*** DATA TO EXAMINE Section Begins ***

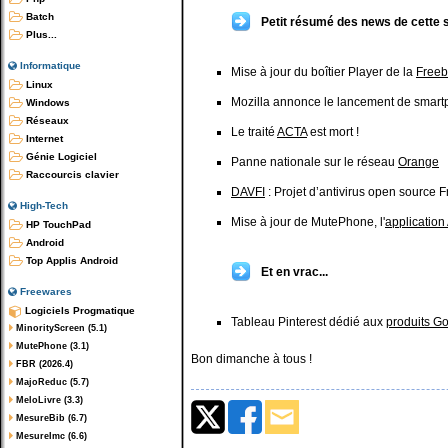
Batch
Petit résumé des news de cette 
Plus...
Informatique
Mise à jour du boîtier Player de la
Freeb
Linux
Mozilla annonce le lancement de smar
Windows
Réseaux
Le traité
ACTA
est mort !
Internet
Génie Logiciel
Panne nationale sur le réseau
Orange
Raccourcis clavier
DAVFI
: Projet d’antivirus open source 
High-Tech
Mise à jour de MutePhone, l'
application
HP TouchPad
Android
Top Applis Android
Et en vrac...
Freewares
Logiciels Progmatique
Tableau Pinterest dédié aux
produits G
MinorityScreen (5.1)
MutePhone (3.1)
Bon dimanche à tous !
FBR (2026.4)
MajoReduc (5.7)
MeloLivre (3.3)
MesureBib (6.7)
MesureImc (6.6)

*** DATA TO EXAMINE Section Ends ***

- WHAT YOU SHOULD DO: The answer must be a single number: how many lines in the data contain the string "MutePhone"?

- YOUR RESPONSE: 2